USAID rolls out project to deepen accountability process in Ghana
The United States Agency for International Development (USAID) has rolled-out a project to deepen accountability and transparency in local governance in Ghana, to make the assemblies more responsive to citizens’ needs.
The USAID Ghana Mission Director, Mr Andy Karas, at a community durbar in Amanase in the Ayensuano District of the Eastern Region, said the USAID has noticed that progress in education, health, agriculture and other sectors depend largely on good governance, especially accountability at the local level.
He said it is in line with this that the USAID is providing funds for the implementation of the Ghana’s Strengthening Accountability Mechanisms (GSAM) project, which seeks to improve citizens capacity to engage with their local government authorities to demand accountability and improved performance.
Mr Karas was in the company of the Deputy USAID Mission Director, Mr Steven Hendrix, Chief of Party for the GSAM project, Mr Clement Tandoh and Country Director for CARE International in Ghana, Mr Elkanah Odembo.
Hopeline Institute, a civil society organisation (CSO), organised the durbar to share the findings of performance audits of the District Assembly conducted by the Ghana Audit Service as part of the GSAM project.
The audit service examined two projects constructed by the assembly, specifically how the assembly initiated these projects, how it procured and engaged the contractors, how it supervised, monitored and reported on the progress of work, among others.
According to the Programmes Coordinator of Hopeline Institute, Mr Ebow Graham the audit found that the assembly followed due process in initiating, planning and budgeting for these projects.
It also adhered to the Procurement Law in procuring and engaging contractors. However, there were some lapses in monitoring and supervision of the projects.
Whilst acknowledging that the assembly involves the community in initiating the construction of a 16-seater aqua privy in Amanase, the Chief, Barima Asamoah Asare Ampofo said the community had great difficulty using the toilet due to the stench.

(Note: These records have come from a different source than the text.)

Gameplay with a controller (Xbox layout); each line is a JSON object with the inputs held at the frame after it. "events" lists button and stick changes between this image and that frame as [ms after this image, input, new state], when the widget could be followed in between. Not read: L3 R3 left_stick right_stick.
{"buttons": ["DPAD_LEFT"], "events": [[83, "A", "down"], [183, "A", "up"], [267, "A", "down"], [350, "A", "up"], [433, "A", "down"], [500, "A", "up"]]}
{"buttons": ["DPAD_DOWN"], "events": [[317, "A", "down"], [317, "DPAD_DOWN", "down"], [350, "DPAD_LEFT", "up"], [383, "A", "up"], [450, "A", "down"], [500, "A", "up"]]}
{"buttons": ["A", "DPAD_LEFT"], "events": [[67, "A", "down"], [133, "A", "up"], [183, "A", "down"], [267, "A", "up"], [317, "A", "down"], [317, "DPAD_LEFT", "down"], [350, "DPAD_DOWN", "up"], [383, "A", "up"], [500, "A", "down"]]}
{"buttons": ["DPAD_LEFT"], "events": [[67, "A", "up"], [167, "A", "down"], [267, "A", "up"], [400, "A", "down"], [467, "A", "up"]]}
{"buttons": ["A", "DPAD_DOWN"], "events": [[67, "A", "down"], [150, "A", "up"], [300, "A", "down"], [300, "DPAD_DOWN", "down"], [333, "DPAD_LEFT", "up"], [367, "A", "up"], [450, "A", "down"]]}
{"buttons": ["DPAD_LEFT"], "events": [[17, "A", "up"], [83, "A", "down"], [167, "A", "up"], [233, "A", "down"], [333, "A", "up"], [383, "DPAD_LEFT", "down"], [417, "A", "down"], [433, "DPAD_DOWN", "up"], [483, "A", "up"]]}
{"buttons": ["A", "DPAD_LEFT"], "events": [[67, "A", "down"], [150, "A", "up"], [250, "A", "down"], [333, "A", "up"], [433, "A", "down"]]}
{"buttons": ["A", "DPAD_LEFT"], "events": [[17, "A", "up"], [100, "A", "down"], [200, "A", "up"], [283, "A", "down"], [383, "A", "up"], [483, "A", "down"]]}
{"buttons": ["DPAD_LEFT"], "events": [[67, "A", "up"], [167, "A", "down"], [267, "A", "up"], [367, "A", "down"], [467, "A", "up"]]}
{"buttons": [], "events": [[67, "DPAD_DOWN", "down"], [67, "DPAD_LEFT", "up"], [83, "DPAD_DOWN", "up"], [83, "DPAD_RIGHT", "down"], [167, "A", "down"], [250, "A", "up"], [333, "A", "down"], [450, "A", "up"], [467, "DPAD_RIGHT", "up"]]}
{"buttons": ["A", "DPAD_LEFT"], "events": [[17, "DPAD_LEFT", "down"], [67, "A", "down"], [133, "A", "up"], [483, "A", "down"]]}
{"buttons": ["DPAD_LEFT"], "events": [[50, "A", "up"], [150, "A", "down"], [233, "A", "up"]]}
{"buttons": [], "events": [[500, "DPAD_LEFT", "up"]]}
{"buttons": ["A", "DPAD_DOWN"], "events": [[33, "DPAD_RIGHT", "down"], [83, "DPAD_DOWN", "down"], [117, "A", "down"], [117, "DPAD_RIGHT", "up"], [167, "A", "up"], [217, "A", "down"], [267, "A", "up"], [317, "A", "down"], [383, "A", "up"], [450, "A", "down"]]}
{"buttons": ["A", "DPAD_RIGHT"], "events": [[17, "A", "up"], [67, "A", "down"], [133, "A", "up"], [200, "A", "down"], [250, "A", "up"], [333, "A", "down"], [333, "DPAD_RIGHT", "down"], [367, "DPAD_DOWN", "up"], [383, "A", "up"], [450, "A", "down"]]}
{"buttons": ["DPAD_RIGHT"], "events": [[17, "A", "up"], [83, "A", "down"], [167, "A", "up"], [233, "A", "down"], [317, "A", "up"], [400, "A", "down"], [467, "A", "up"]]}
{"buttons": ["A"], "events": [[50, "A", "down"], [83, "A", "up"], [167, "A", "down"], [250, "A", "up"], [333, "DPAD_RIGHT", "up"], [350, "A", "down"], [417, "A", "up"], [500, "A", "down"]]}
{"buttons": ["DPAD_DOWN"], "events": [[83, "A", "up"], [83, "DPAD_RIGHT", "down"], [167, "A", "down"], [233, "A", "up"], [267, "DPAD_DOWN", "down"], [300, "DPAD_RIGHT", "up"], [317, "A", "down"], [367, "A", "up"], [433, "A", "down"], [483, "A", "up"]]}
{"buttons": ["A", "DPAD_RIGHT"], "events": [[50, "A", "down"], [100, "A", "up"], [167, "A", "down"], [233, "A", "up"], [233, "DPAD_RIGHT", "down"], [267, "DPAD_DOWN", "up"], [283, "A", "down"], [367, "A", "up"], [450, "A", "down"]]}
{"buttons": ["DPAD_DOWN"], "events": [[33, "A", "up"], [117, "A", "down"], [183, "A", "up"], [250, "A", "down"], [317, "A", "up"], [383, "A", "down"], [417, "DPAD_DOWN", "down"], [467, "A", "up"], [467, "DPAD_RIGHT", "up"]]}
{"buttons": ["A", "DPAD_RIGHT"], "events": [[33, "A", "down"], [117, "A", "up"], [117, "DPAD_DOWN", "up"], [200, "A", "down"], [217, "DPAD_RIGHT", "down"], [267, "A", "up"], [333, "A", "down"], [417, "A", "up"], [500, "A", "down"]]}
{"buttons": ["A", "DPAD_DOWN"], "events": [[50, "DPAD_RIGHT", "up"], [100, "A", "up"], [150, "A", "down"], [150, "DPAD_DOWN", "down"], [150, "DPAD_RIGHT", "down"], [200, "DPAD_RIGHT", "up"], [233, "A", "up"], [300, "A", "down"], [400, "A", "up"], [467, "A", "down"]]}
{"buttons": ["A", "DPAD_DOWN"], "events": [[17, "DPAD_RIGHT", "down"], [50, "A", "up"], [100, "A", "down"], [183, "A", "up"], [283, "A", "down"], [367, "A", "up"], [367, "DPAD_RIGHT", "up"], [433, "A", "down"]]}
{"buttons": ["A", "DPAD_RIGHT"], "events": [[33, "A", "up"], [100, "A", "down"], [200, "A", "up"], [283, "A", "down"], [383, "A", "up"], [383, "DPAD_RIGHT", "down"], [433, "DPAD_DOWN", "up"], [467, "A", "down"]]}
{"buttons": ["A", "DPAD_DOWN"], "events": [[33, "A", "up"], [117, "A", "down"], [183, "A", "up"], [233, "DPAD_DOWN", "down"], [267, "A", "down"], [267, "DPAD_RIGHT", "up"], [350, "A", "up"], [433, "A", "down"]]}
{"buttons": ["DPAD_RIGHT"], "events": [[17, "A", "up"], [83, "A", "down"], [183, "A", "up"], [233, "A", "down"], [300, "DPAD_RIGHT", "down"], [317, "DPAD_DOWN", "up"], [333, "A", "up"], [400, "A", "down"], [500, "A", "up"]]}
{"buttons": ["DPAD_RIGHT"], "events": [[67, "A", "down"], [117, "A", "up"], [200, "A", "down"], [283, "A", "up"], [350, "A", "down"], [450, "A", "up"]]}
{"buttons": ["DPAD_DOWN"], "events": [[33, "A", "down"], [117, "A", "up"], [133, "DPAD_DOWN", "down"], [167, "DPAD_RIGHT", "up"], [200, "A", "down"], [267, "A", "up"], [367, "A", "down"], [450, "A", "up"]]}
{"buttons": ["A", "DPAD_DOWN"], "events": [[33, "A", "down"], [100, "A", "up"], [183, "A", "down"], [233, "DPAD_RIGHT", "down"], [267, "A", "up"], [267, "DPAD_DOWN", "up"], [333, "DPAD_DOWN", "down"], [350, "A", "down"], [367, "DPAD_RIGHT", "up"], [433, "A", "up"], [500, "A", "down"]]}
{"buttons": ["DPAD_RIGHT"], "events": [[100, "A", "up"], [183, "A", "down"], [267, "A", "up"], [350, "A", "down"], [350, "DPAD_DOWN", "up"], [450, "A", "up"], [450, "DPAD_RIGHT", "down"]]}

He and other community members entreated the assembly to provide an improved toilet facility and other essential projects.
“We want the assembly to work on the market because when it rains, water goes in there,” said Gladys Kumi, a middle-aged woman.
Responding to the audit findings and the reactions of the citizens, the District Coordinating Director, Alhaji Mohammed Avonu Akape gave the assurance that the Assembly would continue to work in the interest of the communities and address the issues raised.
Although the district is relatively new, the Director said there was ample evidence that the assembly had done well in providing a lot of social amenities.
CARE International in Ghana, IBIS and ISODEC in collaboration with the Ghana Audit Service, are implementing the five-year GSAM project seeking to improve transparency, accountability and performance at the local government level, particularly in the planning and implementation of capital development projects.